Growth in the number of patent assertions facing startup companies is hampering U.S. venture capital, according to a new survey of venture capitalists (VC) and venture-backed companies from the National Venture Capital Association (NVCA) and Robin Feldman, director of the Institute for Innovation Law at University of California Hastings. Eighty percent of VC respondents note that the number of patent assertions filed against portfolio companies have increased over the past five years, with half indicating these assertions were a major deterrent to investment. Seventy percent believe the growth in claims is a negative influence on U.S. entrepreneurship.

Feldman and NVCA surveyed 200 venture capitalists and their portfolio companies about the recent increase in patent demands filed by parties asserting a claim to the intellectual property behind other companies' products or services. In recent years, these sort of claims have made national headlines, including two episodes of This American Life (When Patents Attack! and When Patents Attack!... Part Two), as the number of claimants who do not produce their own products and services have increased. Feldman notes that a sophisticated trade in patents and assertions has sprung up, enabling firms to acquire, license and litigate patents without producing new discoveries or making products. In 2012, about 60 percent of all patent lawsuits were filed by patent holders whose core business involves litigating patents rather than business or consumer services.

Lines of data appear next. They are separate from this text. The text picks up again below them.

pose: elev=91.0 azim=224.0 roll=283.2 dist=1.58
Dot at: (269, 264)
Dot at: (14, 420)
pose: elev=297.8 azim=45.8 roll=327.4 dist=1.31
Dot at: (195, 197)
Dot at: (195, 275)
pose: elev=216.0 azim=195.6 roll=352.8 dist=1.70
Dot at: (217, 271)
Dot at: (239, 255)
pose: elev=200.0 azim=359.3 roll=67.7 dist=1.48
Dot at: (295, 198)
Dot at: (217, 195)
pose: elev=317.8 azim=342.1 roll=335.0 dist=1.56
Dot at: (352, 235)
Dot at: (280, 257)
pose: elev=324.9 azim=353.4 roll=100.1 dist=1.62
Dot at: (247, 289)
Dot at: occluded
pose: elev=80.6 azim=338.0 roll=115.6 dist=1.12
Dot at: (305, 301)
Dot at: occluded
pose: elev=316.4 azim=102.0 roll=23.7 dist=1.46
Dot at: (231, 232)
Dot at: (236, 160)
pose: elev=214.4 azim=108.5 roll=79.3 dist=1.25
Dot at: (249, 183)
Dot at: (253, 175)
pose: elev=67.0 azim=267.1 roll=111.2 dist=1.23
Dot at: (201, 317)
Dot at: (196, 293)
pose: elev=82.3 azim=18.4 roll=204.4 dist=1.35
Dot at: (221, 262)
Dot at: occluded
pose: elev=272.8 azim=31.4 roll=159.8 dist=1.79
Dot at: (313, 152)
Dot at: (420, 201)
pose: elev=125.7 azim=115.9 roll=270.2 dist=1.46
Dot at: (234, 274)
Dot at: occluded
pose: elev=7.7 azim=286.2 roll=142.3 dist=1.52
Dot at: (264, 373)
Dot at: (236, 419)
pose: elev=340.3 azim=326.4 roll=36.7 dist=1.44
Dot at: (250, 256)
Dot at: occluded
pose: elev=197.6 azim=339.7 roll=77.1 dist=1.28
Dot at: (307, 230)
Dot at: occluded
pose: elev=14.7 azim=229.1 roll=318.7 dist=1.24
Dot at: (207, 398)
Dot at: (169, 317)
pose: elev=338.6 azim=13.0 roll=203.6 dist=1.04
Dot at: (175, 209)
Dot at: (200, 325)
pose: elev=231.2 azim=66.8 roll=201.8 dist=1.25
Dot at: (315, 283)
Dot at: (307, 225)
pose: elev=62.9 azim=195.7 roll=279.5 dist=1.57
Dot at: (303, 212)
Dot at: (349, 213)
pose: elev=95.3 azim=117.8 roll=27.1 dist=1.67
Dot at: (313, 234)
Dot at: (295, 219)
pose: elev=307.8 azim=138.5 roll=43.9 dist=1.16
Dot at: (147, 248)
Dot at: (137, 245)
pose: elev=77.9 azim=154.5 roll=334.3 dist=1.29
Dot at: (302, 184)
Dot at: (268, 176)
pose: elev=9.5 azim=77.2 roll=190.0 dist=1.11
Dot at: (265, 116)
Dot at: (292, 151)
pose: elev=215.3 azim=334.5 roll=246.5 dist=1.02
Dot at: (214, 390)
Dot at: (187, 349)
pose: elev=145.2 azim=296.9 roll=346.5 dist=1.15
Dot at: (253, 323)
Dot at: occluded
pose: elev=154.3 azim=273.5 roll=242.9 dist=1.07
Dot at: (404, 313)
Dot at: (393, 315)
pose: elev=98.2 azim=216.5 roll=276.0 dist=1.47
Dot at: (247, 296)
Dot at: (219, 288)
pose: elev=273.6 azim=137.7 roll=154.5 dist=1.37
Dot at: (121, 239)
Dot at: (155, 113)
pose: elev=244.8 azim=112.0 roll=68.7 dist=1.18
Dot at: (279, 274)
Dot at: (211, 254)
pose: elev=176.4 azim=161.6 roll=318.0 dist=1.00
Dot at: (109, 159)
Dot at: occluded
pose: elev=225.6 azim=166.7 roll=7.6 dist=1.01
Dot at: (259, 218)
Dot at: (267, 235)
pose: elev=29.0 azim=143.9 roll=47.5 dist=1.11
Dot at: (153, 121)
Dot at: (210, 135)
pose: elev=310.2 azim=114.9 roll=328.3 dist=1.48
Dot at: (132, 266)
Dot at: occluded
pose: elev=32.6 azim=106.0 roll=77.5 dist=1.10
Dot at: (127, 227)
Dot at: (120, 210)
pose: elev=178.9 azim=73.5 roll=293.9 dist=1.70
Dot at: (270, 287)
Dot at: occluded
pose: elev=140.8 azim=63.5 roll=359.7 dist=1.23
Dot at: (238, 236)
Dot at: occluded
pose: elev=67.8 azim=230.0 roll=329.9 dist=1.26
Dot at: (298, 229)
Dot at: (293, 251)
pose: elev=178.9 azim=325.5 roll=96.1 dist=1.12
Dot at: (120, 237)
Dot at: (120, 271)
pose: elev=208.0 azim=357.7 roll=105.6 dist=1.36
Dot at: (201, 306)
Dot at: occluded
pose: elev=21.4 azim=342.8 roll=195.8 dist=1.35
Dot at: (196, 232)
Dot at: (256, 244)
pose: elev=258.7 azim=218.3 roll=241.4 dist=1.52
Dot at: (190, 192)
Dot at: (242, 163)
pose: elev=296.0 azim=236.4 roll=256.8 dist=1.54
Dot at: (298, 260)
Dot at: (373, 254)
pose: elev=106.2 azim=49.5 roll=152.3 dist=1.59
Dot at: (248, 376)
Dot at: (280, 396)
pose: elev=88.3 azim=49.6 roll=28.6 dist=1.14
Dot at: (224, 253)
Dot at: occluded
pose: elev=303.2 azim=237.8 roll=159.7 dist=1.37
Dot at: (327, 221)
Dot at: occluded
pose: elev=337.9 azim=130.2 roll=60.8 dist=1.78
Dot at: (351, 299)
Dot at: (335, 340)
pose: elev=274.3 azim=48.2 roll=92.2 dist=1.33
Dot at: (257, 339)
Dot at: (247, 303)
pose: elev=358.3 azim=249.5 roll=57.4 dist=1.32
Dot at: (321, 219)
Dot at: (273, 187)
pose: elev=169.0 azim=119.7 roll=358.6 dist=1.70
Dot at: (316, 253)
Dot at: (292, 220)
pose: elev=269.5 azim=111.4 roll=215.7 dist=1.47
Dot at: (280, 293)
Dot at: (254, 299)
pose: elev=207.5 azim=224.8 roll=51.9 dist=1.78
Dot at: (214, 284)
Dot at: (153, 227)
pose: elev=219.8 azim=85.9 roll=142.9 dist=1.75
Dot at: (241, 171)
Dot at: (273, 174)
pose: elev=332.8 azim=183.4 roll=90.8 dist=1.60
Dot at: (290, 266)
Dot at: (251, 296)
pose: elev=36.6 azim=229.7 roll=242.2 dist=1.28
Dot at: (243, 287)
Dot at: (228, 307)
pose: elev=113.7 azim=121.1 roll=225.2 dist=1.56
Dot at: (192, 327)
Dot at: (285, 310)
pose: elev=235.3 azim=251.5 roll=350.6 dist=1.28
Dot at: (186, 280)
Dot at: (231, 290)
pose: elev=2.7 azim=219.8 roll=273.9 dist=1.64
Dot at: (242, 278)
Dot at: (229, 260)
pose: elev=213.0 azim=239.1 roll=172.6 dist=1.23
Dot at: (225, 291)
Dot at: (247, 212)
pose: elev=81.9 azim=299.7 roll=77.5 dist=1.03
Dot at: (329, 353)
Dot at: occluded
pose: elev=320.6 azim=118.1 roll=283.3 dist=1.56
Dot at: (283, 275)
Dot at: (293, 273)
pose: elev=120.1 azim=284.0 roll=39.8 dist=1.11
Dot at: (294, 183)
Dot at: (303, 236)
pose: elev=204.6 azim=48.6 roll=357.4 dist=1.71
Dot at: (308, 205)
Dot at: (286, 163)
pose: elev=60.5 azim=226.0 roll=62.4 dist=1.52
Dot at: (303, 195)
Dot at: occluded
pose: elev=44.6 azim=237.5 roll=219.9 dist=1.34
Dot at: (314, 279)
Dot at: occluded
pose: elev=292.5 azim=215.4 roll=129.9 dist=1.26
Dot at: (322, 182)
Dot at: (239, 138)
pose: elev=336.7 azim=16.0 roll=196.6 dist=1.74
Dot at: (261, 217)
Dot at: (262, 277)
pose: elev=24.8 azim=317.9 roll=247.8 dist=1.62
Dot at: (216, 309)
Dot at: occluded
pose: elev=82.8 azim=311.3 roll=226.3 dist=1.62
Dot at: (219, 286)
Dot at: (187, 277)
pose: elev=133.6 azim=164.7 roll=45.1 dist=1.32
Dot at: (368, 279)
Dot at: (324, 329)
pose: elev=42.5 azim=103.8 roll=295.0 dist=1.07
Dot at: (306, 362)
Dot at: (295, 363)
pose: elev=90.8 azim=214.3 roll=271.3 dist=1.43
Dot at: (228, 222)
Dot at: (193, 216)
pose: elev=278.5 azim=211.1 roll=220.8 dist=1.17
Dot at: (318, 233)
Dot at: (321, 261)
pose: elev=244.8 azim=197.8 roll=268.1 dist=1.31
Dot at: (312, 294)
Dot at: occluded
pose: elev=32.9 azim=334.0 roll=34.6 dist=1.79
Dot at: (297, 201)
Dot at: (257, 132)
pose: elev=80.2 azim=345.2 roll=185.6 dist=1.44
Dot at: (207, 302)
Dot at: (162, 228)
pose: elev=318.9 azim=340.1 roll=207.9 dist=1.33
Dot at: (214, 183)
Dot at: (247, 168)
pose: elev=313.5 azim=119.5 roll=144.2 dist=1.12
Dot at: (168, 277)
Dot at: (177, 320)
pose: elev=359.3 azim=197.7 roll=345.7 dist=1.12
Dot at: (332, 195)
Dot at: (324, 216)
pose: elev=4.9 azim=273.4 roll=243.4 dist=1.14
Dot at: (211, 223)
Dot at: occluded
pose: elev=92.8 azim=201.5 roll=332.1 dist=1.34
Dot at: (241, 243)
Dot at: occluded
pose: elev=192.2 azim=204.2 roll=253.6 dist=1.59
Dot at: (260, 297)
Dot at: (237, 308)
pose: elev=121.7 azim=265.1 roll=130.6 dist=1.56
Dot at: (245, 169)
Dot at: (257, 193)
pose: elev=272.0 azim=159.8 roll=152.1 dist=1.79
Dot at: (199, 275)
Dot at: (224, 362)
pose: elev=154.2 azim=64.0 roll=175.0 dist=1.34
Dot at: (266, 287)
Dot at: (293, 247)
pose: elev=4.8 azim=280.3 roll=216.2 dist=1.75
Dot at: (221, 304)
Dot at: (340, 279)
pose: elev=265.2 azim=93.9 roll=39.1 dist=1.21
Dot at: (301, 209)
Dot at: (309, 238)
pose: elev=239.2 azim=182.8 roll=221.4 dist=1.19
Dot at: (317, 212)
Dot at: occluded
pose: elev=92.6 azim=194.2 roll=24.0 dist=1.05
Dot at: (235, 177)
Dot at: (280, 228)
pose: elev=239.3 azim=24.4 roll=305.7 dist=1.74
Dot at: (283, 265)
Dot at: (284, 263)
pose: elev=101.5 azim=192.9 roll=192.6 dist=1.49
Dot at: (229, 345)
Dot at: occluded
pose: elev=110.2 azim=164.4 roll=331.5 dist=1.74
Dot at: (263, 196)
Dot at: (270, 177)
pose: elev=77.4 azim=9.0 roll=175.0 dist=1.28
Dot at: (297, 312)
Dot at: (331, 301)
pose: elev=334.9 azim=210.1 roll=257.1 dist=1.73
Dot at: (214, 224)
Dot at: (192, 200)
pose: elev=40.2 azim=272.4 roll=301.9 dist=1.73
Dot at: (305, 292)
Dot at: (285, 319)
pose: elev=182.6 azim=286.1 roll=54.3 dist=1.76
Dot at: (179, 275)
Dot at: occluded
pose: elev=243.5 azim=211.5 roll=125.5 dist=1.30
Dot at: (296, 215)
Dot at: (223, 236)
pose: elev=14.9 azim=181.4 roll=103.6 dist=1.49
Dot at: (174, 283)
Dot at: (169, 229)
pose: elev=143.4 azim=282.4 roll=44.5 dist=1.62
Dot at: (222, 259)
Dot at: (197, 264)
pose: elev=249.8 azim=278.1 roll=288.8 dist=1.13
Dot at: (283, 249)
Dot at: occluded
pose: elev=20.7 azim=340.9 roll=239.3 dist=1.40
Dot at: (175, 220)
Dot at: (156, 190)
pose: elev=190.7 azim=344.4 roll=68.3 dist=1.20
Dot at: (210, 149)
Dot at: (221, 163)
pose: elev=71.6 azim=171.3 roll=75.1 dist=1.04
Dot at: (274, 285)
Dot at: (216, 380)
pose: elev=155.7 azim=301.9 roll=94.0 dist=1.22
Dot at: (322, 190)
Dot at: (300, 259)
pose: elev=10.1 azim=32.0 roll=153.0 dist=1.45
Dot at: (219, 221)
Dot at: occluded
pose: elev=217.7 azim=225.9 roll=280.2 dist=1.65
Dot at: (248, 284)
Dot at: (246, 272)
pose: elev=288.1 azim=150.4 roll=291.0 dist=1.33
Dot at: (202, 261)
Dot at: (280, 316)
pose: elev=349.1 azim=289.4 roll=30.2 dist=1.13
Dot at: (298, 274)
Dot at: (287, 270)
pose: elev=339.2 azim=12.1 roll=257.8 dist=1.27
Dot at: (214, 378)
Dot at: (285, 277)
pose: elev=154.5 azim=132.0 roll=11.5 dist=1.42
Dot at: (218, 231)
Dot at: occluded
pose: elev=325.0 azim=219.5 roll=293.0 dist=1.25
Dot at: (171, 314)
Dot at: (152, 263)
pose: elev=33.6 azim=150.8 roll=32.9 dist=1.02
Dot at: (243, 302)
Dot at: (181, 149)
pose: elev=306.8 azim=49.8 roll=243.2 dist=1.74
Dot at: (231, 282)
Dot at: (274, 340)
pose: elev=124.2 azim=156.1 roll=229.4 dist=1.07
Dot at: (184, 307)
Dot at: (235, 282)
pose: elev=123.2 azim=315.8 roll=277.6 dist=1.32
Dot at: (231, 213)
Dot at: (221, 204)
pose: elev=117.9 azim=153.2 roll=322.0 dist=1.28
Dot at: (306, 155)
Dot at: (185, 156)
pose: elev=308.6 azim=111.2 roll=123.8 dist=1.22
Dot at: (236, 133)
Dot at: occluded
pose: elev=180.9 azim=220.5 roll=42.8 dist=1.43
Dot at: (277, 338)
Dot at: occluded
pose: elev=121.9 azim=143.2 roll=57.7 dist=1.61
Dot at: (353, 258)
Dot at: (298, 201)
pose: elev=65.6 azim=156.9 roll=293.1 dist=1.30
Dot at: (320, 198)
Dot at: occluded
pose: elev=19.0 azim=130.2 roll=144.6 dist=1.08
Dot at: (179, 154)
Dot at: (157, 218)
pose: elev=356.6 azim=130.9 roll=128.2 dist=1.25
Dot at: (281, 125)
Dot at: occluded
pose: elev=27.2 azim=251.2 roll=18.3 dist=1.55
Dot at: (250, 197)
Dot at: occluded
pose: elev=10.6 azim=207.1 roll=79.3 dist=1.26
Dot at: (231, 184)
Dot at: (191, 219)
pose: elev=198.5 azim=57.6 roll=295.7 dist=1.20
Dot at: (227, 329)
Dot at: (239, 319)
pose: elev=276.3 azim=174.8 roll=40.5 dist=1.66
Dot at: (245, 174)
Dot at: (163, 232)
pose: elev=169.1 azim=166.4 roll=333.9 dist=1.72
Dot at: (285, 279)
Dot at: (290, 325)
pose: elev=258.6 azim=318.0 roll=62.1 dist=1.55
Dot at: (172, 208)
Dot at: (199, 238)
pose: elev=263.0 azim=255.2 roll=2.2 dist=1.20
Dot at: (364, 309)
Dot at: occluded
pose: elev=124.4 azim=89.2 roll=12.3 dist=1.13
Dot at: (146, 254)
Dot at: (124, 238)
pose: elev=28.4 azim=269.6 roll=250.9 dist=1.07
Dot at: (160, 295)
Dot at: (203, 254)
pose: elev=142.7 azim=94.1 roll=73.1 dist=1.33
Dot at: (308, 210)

These patent holders often argue that their trade supports inventors and U.S. innovation as a whole by providing an incentive for researchers to generate new intellectual property whether or not they intend to bring it to market themselves. The most obvious option for these inventors is to license their technologies to others, but those licenses have little meaning if the patent holder is unwilling or unable to assert their claim in cases of possible infringement. Under this framework, this new class of patent litigation firm fills a vital role by buying the rights to a patent from the original inventor, compensating them and providing an incentive to do further research, and generating their own revenue by defending the patent.

The survey, however, indicates that two important constituencies of the U.S. innovation community are troubled by the rise in patent assertions. Almost three-quarters of VCs and 58 percent of startup companies reported that patent demands had a significant impact on their company, with the cost of preparing for and defending against demands often exceeding $100,000. Feldman and NVCA also cite a pending study that estimates only 20 percent of patent assertion revenue flows back to inventors or internal research.

The researchers conclude that the rising number of assertions are serving as a major deterrent to investors and interfering with the growth of U.S. high-tech startups, particularly in the information technology sector.